Walt, we've had data of this nature since the 1960s. It came from services like Simmons, TGI, BRI and MRI which asked human respondents what TV shows they watched and what products they used, what brands they preferred, etc. Astute media planners have utilized such single source data for many decades to evaluate TV program genres, cable channel types, dayparts, etc. however, the time buyers, who traditionally operate as separate fiefdoms and brooked no interference by planners and others never utilized such information. OK, so now we are about to be engulfed with still more data---much of it coming from "big data" sources which obtain highly misleading set top box set usage ratings, then correlate this with information from other sources to tell us whether homes that tune in to a particular TV show are above or below par as users of detergents, light beer, parakeet seed, cake mix, etc. and, even, what brand they favor. Since set usage ratings do not tell you whether the target consumer who lives in the home is watching and this is especially true among younger homes with kids, some magical adjustment must be made to deal with this problem---which does not exist with the old fashioned, non-electronic sources like Simmons, MRI, etc. The second question is will the networks, cable channels, syndicators and TV stations suddenly switch to this type of data as their new sales "currency" and whether the time buyers will use it---probably as an adjunct to their standard and----I agree-----overly broad and simplistic age/sex demos. We shall see.
Sing on, Ed. We have always had the "below the fold" Nielsen audience data for more than gender and age but since the guarantees are age and gender they have been planning tools not buying tools. And, a further impediment to implementation is the hackneyed system of buying by daypart. We have been planning with detailed behaviora/censusl data for decades and programmatic may be the sharp kick that the networks and stations need to catch up to the late 20th century at least.

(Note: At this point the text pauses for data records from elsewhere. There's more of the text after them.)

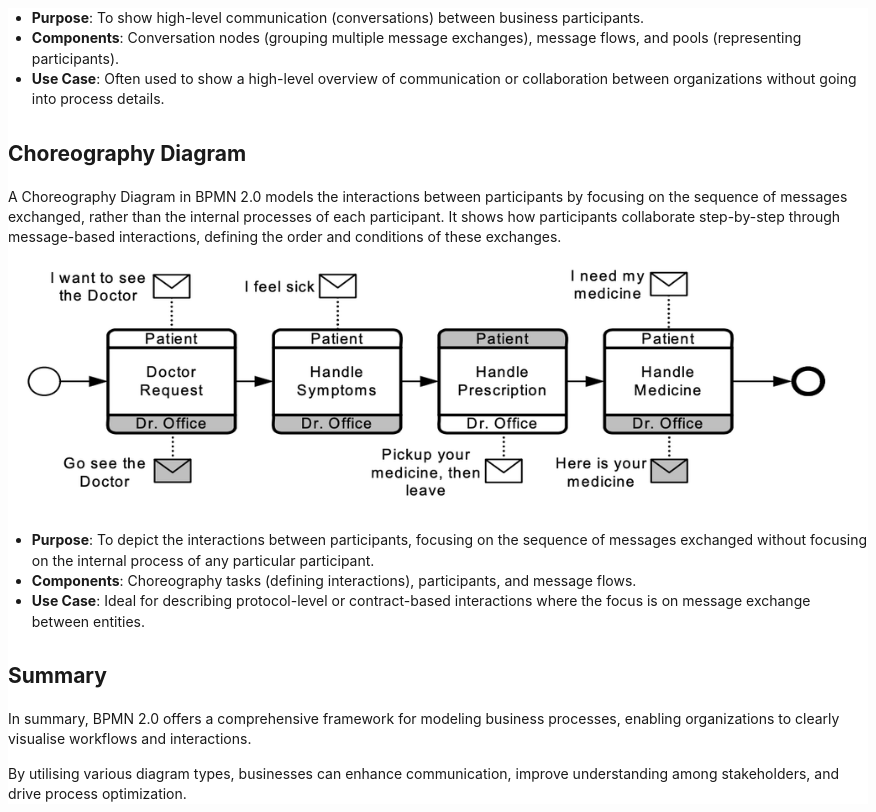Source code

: * **Purpose**: To show high-level communication (conversations) between business participants.
* **Components**: Conversation nodes (grouping multiple message exchanges), message flows, and pools (representing participants).
* **Use Case**: Often used to show a high-level overview of communication or collaboration between organizations without going into process details.

## Choreography Diagram
A Choreography Diagram in BPMN 2.0 models the interactions between participants by focusing on the sequence of messages 
exchanged, rather than the internal processes of each participant. It shows how participants collaborate step-by-step 
through message-based interactions, defining the order and conditions of these exchanges.

<img alt="BPMN Activity" src="/assets/images/posts/bpmn-fundamentals/choregraphy.png" width="100%"/>

* **Purpose**: To depict the interactions between participants, focusing on the sequence of messages exchanged without focusing on the internal process of any particular participant.
* **Components**: Choreography tasks (defining interactions), participants, and message flows.
* **Use Case**: Ideal for describing protocol-level or contract-based interactions where the focus is on message exchange between entities.

## Summary
In summary, BPMN 2.0 offers a comprehensive framework for modeling business processes, enabling organizations to clearly 
visualise workflows and interactions. 

By utilising various diagram types, businesses can enhance communication, improve understanding among stakeholders, and 
drive process optimization.

[1]:https://www.omg.org/spec/BPMN/2.0/PDF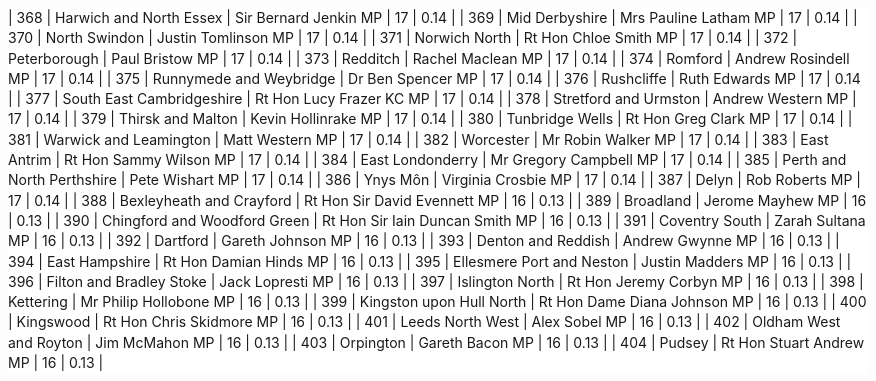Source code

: | 368 | Harwich and North Essex | Sir Bernard Jenkin MP | 17 | 0.14 |
| 369 | Mid Derbyshire | Mrs Pauline Latham MP | 17 | 0.14 |
| 370 | North Swindon | Justin Tomlinson MP | 17 | 0.14 |
| 371 | Norwich North | Rt Hon Chloe Smith MP | 17 | 0.14 |
| 372 | Peterborough | Paul Bristow MP | 17 | 0.14 |
| 373 | Redditch | Rachel Maclean MP | 17 | 0.14 |
| 374 | Romford | Andrew Rosindell MP | 17 | 0.14 |
| 375 | Runnymede and Weybridge | Dr Ben Spencer MP | 17 | 0.14 |
| 376 | Rushcliffe | Ruth Edwards MP | 17 | 0.14 |
| 377 | South East Cambridgeshire | Rt Hon Lucy Frazer KC MP | 17 | 0.14 |
| 378 | Stretford and Urmston | Andrew Western MP | 17 | 0.14 |
| 379 | Thirsk and Malton | Kevin Hollinrake MP | 17 | 0.14 |
| 380 | Tunbridge Wells | Rt Hon Greg Clark MP | 17 | 0.14 |
| 381 | Warwick and Leamington | Matt Western MP | 17 | 0.14 |
| 382 | Worcester | Mr Robin Walker MP | 17 | 0.14 |
| 383 | East Antrim | Rt Hon Sammy Wilson MP | 17 | 0.14 |
| 384 | East Londonderry | Mr Gregory Campbell MP | 17 | 0.14 |
| 385 | Perth and North Perthshire | Pete Wishart MP | 17 | 0.14 |
| 386 | Ynys Môn | Virginia Crosbie MP | 17 | 0.14 |
| 387 | Delyn | Rob Roberts MP | 17 | 0.14 |
| 388 | Bexleyheath and Crayford | Rt Hon Sir David Evennett MP | 16 | 0.13 |
| 389 | Broadland | Jerome Mayhew MP | 16 | 0.13 |
| 390 | Chingford and Woodford Green | Rt Hon Sir Iain Duncan Smith MP | 16 | 0.13 |
| 391 | Coventry South | Zarah Sultana MP | 16 | 0.13 |
| 392 | Dartford | Gareth Johnson MP | 16 | 0.13 |
| 393 | Denton and Reddish | Andrew Gwynne MP | 16 | 0.13 |
| 394 | East Hampshire | Rt Hon Damian Hinds MP | 16 | 0.13 |
| 395 | Ellesmere Port and Neston | Justin Madders MP | 16 | 0.13 |
| 396 | Filton and Bradley Stoke | Jack Lopresti MP | 16 | 0.13 |
| 397 | Islington North | Rt Hon Jeremy Corbyn MP | 16 | 0.13 |
| 398 | Kettering | Mr Philip Hollobone MP | 16 | 0.13 |
| 399 | Kingston upon Hull North | Rt Hon Dame Diana Johnson MP | 16 | 0.13 |
| 400 | Kingswood | Rt Hon Chris Skidmore MP | 16 | 0.13 |
| 401 | Leeds North West | Alex Sobel MP | 16 | 0.13 |
| 402 | Oldham West and Royton | Jim McMahon MP | 16 | 0.13 |
| 403 | Orpington | Gareth Bacon MP | 16 | 0.13 |
| 404 | Pudsey | Rt Hon Stuart Andrew MP | 16 | 0.13 |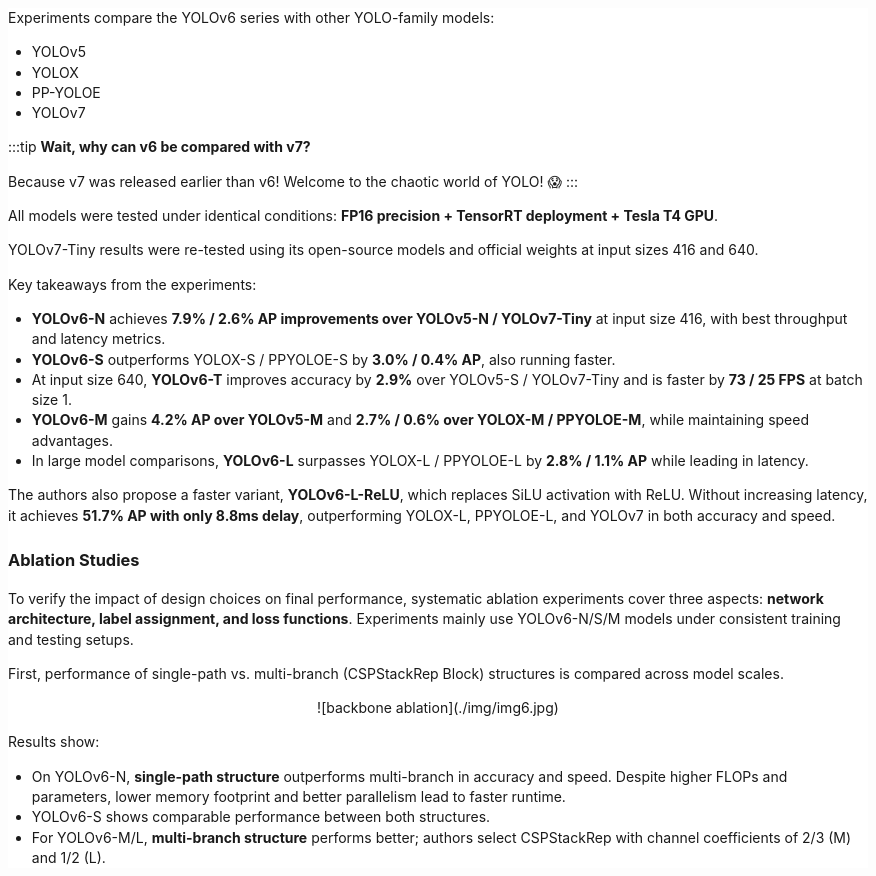 Experiments compare the YOLOv6 series with other YOLO-family models:

- YOLOv5
- YOLOX
- PP-YOLOE
- YOLOv7

:::tip
**Wait, why can v6 be compared with v7?**

Because v7 was released earlier than v6! Welcome to the chaotic world of YOLO! 😱
:::

All models were tested under identical conditions: **FP16 precision + TensorRT deployment + Tesla T4 GPU**.

YOLOv7-Tiny results were re-tested using its open-source models and official weights at input sizes 416 and 640.

Key takeaways from the experiments:

- **YOLOv6-N** achieves **7.9% / 2.6% AP improvements over YOLOv5-N / YOLOv7-Tiny** at input size 416, with best throughput and latency metrics.
- **YOLOv6-S** outperforms YOLOX-S / PPYOLOE-S by **3.0% / 0.4% AP**, also running faster.
- At input size 640, **YOLOv6-T** improves accuracy by **2.9%** over YOLOv5-S / YOLOv7-Tiny and is faster by **73 / 25 FPS** at batch size 1.
- **YOLOv6-M** gains **4.2% AP over YOLOv5-M** and **2.7% / 0.6% over YOLOX-M / PPYOLOE-M**, while maintaining speed advantages.
- In large model comparisons, **YOLOv6-L** surpasses YOLOX-L / PPYOLOE-L by **2.8% / 1.1% AP** while leading in latency.

The authors also propose a faster variant, **YOLOv6-L-ReLU**, which replaces SiLU activation with ReLU. Without increasing latency, it achieves **51.7% AP with only 8.8ms delay**, outperforming YOLOX-L, PPYOLOE-L, and YOLOv7 in both accuracy and speed.

### Ablation Studies

To verify the impact of design choices on final performance, systematic ablation experiments cover three aspects: **network architecture, label assignment, and loss functions**. Experiments mainly use YOLOv6-N/S/M models under consistent training and testing setups.

First, performance of single-path vs. multi-branch (CSPStackRep Block) structures is compared across model scales.

<div align="center">
<figure style={{ "width": "70%"}}>
![backbone ablation](./img/img6.jpg)
</figure>
</div>

Results show:

- On YOLOv6-N, **single-path structure** outperforms multi-branch in accuracy and speed. Despite higher FLOPs and parameters, lower memory footprint and better parallelism lead to faster runtime.
- YOLOv6-S shows comparable performance between both structures.
- For YOLOv6-M/L, **multi-branch structure** performs better; authors select CSPStackRep with channel coefficients of 2/3 (M) and 1/2 (L).
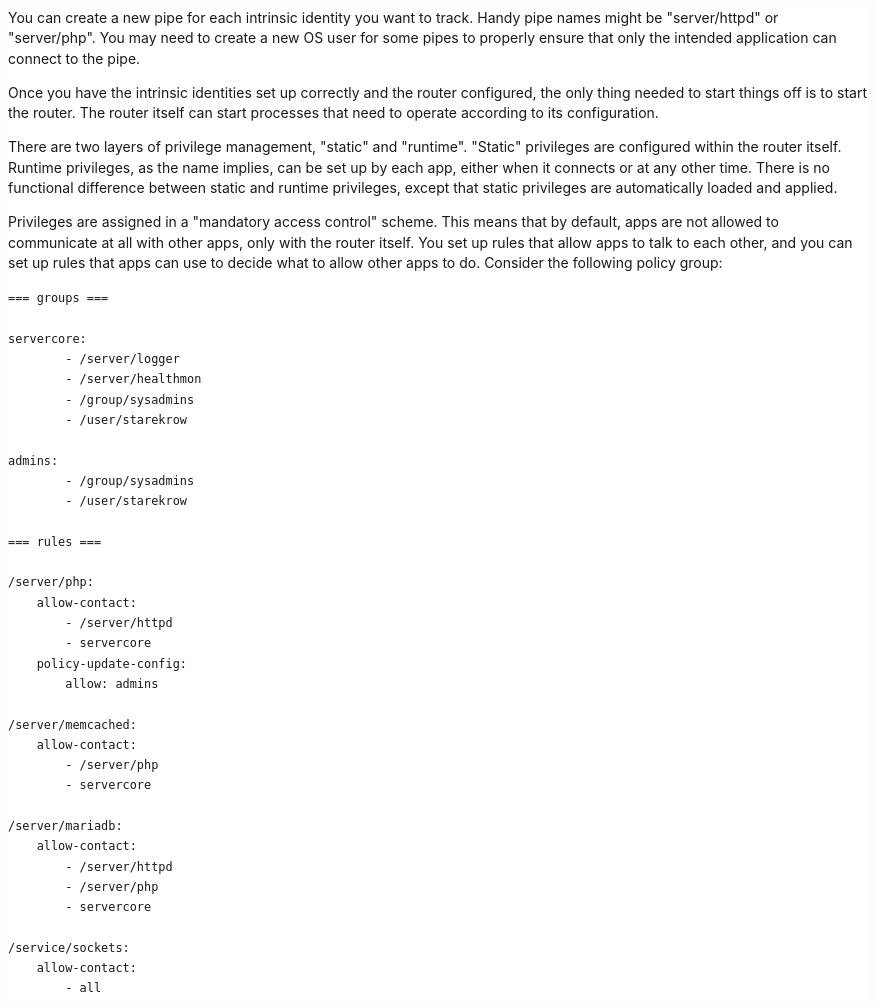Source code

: You can create a new pipe for each intrinsic identity you want to track.
Handy pipe names might be "server/httpd" or "server/php". You may need to 
create a new OS user for some pipes to properly ensure that only the intended
application can connect to the pipe.

Once you have the intrinsic identities set up correctly and the router 
configured, the only thing needed to start things off is to start the router.
The router itself can start processes that need to operate according to its
configuration.

There are two layers of privilege management, "static" and "runtime". "Static"
privileges are configured within the router itself. Runtime privileges,
as the name implies, can be set up by each app, either when it connects or 
at any other time. There is no functional difference between static and runtime
privileges, except that static privileges are automatically loaded and
applied.

Privileges are assigned in a "mandatory access control" scheme. This means that
by default, apps are not allowed to communicate at all with other apps, only
with the router itself. You set up rules that allow apps to talk to each other,
and you can set up rules that apps can use to decide what to allow other apps
to do. Consider the following policy group:

	=== groups ===

	servercore:
			- /server/logger
			- /server/healthmon
			- /group/sysadmins
			- /user/starekrow

	admins:
			- /group/sysadmins
			- /user/starekrow
	
	=== rules ===

	/server/php:
		allow-contact: 
			- /server/httpd
			- servercore
		policy-update-config:
			allow: admins

	/server/memcached:
		allow-contact: 
			- /server/php
			- servercore

	/server/mariadb:
		allow-contact: 
			- /server/httpd
			- /server/php
			- servercore

	/service/sockets:
		allow-contact:
			- all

The promise of data-driven media buying decisions via programmatic is an enticing one. So far? I am seeing more abuse from both the buyer and seller sides. Buyers are using programmatic as a tool to drive down costs and get cheap tonnage. I had one marketer confess to me that they use programmatic to create "cheap scale" so that they can afford the cpm premiums for content they really want. On the seller side, we keep reading of fraud: adding low quality pages and debating whether a marketer's ad is ever seen by a real human. Programmatic is a tool to enable us to more efficiently leverage data and insight that has been around for decades (agree with other comments above). But, will marketers and the media use it properly? Or drive the media business into the ground with it?